Early Thursday morning, the FBI announced Bulger and his girlfriend, Catherine Greig, had been captured in California, less than 36 hours after the PSA produced here in Maine had begun airing in television markets across the country. A tip generated from the PSAs led agents to the mobster and his moll.

This is the second time in recent months a fugitive on the FBI’s top 10 wanted list has been captured or killed. The other was Osama bin Laden. While the agency doesn’t rank who is most wanted on the list, the reward for bin Laden was $25 million. The reward in the Bulger case is $2 million. There’s one fugitive with a $1 million price on his head, and the others offer $100,000 each.

Berg, who also works as a news photographer with WCSH in Portland, got a text message from a friend just after midnight, alerting him to the capture. Helton said she was still in bed when her husband read her the headline from Yahoo.com Thursday morning.

“I was like — you’ve got to be kidding me,” said Helton, a Presque Isle native and former TV journalist who founded her own media relations firm six years ago. “I jumped out of bed — my phone was blowing up, my Facebook was blowing up.”

It all started in May when Helton got a call from a Washington, D.C.-based friend who works for the FBI. The friend was wondering if Helton might be interested in working on a video project for the agency, but wouldn’t reveal any details.

“Of course! Hello! I’ve always wanted to be in the FBI,” said Helton, adding she has drawn her inspiration from the Alias TV show.

But as a journalist and later as a PR professional, she admits she had a bit of a big mouth, so a career as an agent wasn’t in the cards. That wasn’t a problem in working on the Bulger case, though. Helton reached out to Berg to work on the project, and they were sworn to secrecy.

Besides the personal connections with the FBI, both speculate they were chosen to work on the PSA because they were away from Boston, in Maine. The FBI didn’t want the work they were doing to leak out to the media; didn’t want to somehow alert Bulger of the new push with the planned PSA.

Rather than rent studio space in Portland, the FBI agents preferred to work in Berg’s Saco home — clustered around an impromptu editing suite set up in the dining room.

Initially, as the dark cars and serious agents came into the housing development, it was a bit intimidating, said Berg, sort of like the movie “Men in Black.” But that only lasted for about 30 seconds, and they started working on the project.

“We were like good friends by the first time they left here — 14 hours later,” said Berg.

The FBI had brought many files of pictures and surveillance videos of Bulger and Greig from over the years. Two agents who came up to work on the PSA and two FBI media specialists spent several long, 11- to 14-hour days in Berg’s home. Helton and Berg put together the video and worked with the agents to pick out the best photos, improve the script and put together a PSA that would capture the most attention on TV.
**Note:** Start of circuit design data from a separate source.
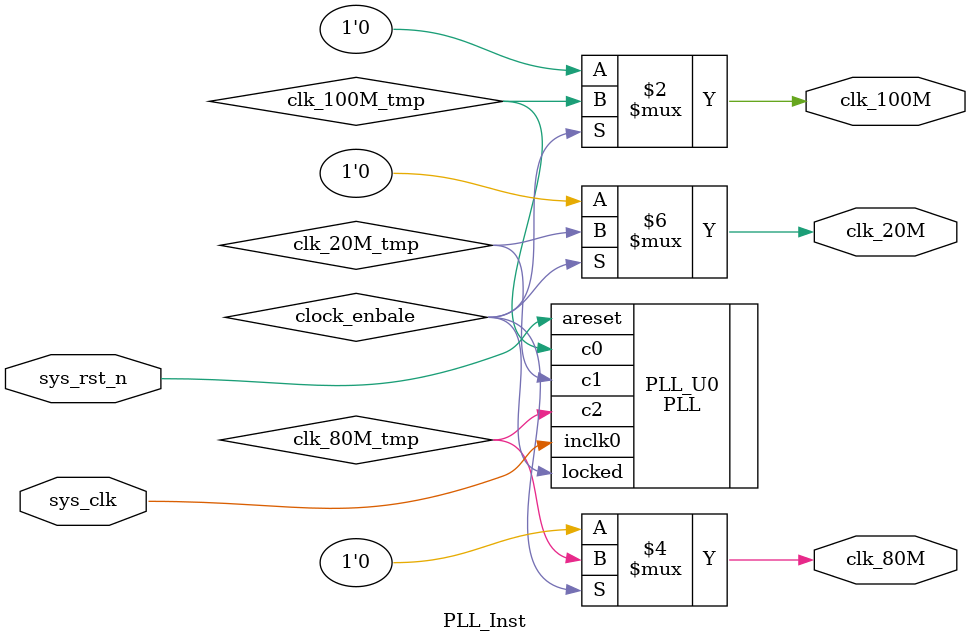
<source format=v>
/****************************************Copyright (c)**************************************************
**                                      Dongdong   Studio 
**                                     
**---------------------------------------File Info-----------------------------------------------------
** File name:           PLL
** Last modified Date:  2009-11-13
** Last Version:        1.0
** Descriptions:        PLL
**------------------------------------------------------------------------------------------------------
** Created by:          dongdong
** Created date:        2009-11-13
** Version:             1.0
** Descriptions:        The original version
**
**------------------------------------------------------------------------------------------------------
** Modified by:			
** Modified date:		
** Version:				
** Descriptions:		
**
**------------------------------------------------------------------------------------------------------
********************************************************************************************************/
module PLL_Inst ( 
              //input 
              sys_clk        ,
              sys_rst_n      ,

              //output 
              clk_100M       ,
              clk_20M        ,
              clk_80M        
              // data_out 
              );

//input ports

input                    sys_clk             ;    //system clock;
input                    sys_rst_n           ;    //system reset, low is active;


//output ports

output                   clk_100M            ;    //output clock 100M;  
output                   clk_20M             ;    //output clock 20M;  
output                   clk_80M             ;    //output clock 80M;  
//output                   clock_enbale        ;

//reg define 

//wire define 

wire                     clk_100M_tmp        ;    //wire clock 100M;  
wire                     clk_80M_tmp         ;    //wire clock 20M;  
wire                     clk_20M_tmp         ;    //wire clock 80M;  

wire                     clk_100M            ;    //wire clock 100M;  
wire                     clk_80M             ;    //wire clock 20M;  
wire                     clk_20M             ;    //wire clock 80M;  


//parameter define 
parameter WIDTH = 8;
parameter SIZE  = 8;

/*******************************************************************************************************
**                              Main Program    
**  
********************************************************************************************************/

//instance the PLL
PLL   PLL_U0    (
	              .areset  (sys_rst_n        )             ,
	              .inclk0  (sys_clk          )             ,
	              .c0      (clk_100M_tmp     )             ,
	              .c1      (clk_20M_tmp      )             ,
	              .c2      (clk_80M_tmp      )             ,
	              .locked  (clock_enbale     )             
	              );


//enbale the clock when the pll is locked

assign clk_100M = (clock_enbale == 1'b1)? clk_100M_tmp : 1'b0;
assign clk_80M  = (clock_enbale == 1'b1)? clk_80M_tmp  : 1'b0;
assign clk_20M  = (clock_enbale == 1'b1)? clk_20M_tmp  : 1'b0;

endmodule
//end of RTL code                       
</source>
The FBI has used billboards, Times Square displays, fliers and other methods to advertise a search for a fugitive, said Helton, but this was the first PSA. The agents working on the project would take finished video back to their superiors, run it up and down the chain and email over revisions. Eventually, it met with approval and went live.

Both Portland-based Blackfly Media and Northeast Media Associates are small businesses. Northeast Media is a one-person shop, and Berg has one partner, Jason Nelson, chief photographer at WGME in Portland. Much of the work both firms have done has been corporate. Blackfly has done work for iRobot, Boeing and Mitsubishi; Northeast Media has clients including Modern Pest Services Inc., Downeast Energy and others.

Helton and Berg had worked together before on other projects, such as Web videos for the Portland Convention and Visitors Bureau and spots for Madgirl World. But nothing like the FBI project. Both are award-winning TV journalists as well.

After the work was done, the two talked about whether the FBI would ever catch Bulger, the 81-year-old fugitive who has been an embarrassment for the agency for decades.

“They’ve been trying everything for 16 years to find Whitey Bulger,” said Berg. “Who knew they’d do it, on this computer, from Saco, Maine.”